The Hoover Institution received a grant from the National Endowment for the Humanities (NEH) in 2020 for a project aimed at promoting international collaboration between scholars based in the United States and in South America who are focused on Japanese transnational history. The project, Transnational Japanese Diaspora: Preserving the Brazilian Nikkei Literary and Cultural Heritage, is aligned closely with Hoover’s endowed Japanese Diaspora Initiative and makes use of the Hoover Institution Library & Archives’ Hoji Shinbun Digital Collection of Japanese-language newspapers. Principal investigator Condoleezza Rice, director of the Hoover Institution, and co-principal investigator Kaoru (Kay) Ueda, curator of Japan and the Japanese Diaspora Collections led the project, which succeeded beyond its original goals of digitization by generating scholarship.

One of the outcomes of the project was to preserve and digitize important, rare, and historical Japanese Brazilian newspapers. With guidance from the Hoover Institution Library & Archives, the Museu Histórico da Imigração Japonesa (the Historical Museum of Japanese Immigration) in São Paolo, Brazil, conserved and digitized three major Japanese-language newspapers, from their collection dating from 1917 through 1964: the Notícias do Brasil (Burajiru Jihō), Nippak-Shimbun (Nippaku Shinbun), and Diário Nippak (Nippaku Mainichi Shinbun). After the Library & Archives completed describing the materials and creating the metadata, the newspapers were made available in the Hoji Shinbun Digital Collection, providing researchers around the world with access to more than 35,000 pages of new materials from Brazil.
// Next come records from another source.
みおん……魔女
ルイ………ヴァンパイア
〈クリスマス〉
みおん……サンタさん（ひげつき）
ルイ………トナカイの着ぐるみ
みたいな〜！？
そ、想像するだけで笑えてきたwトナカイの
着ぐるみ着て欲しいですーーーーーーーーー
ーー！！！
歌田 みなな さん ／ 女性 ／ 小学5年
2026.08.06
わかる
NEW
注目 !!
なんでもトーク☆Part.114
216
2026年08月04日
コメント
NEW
Following the digitization of the Burajiru Jihō, a virtual half-day international symposium was held in 2021. “Transnational Japanese Diaspora: Preserving the Brazilian Nikkei Literary and Cultural Heritage” was a bilingual event in Portuguese and English designed to introduce the latest research on Nikkei literature in Japanese and Portuguese languages and was free and open to the public. Participants from the symposium have gone on to produce or are preparing for scholarly publications and university course curricula, such as:

  • Edward Mack, “The Japanese-Language Newspaper Novel Abroad,” Humanities 11, no. 6 (December 2022): article no. 158.;
  • Seth David Jacobowitz, “South America Bound: Settler Colonist Fiction of the Meiji Era,” in The Japanese Empire and Latin America, ed. Pedro Iacobelli and Sidney Xu Lu  (Honolulu: University of Hawaii Press; forthcoming, 2023). Jacobowitz was also a co-PI on the NEH grant and co-organized the symposium with Ueda.
  • Monica Okamoto, “Intelectuais Nipo-Brasileiros nos Jornais em Língua Japonesa do Pós-Guerra (1946–1970),” in Mediações transnacionais e imprensa rstrangeira publicada no Brasil, ed. L. Biondi, T. Luchese, and V. Guimarães (São Paulo: Editora da UNESP, 2023). Okamoto also subsequently received a Fulbright visiting scholarship to teach at Emory University in 2023.

As part of the endowed Japanese Diaspora Initiative, at the end of 2022, a full-day workshop cohosted by the Hoover Institution Library & Archives and the Japanese Association for Migration Studies invited junior scholars and graduate students to present their research papers, exchange ideas, and receive feedback at the Second International Workshop on Japanese Diaspora. Encouraged by the newly available Japanese Brazilian newspapers in the Hoji Shinbun Digital Collection, many presenters made in-depth historical studies by using this resource. The workshop was held in person at the Library & Archives and also expanded to a virtual audience, who were welcomed to hear and discuss the rising young scholars’ presentations on their cutting-edge research.

The NEH grant has helped to advance the scholarship of Japanese transnational history through the preservation of materials and scholarship in both North and South America. It has enabled the Library & Archives to take the next steps toward expanding the geographic reach of primary-source material and scholarship into South America.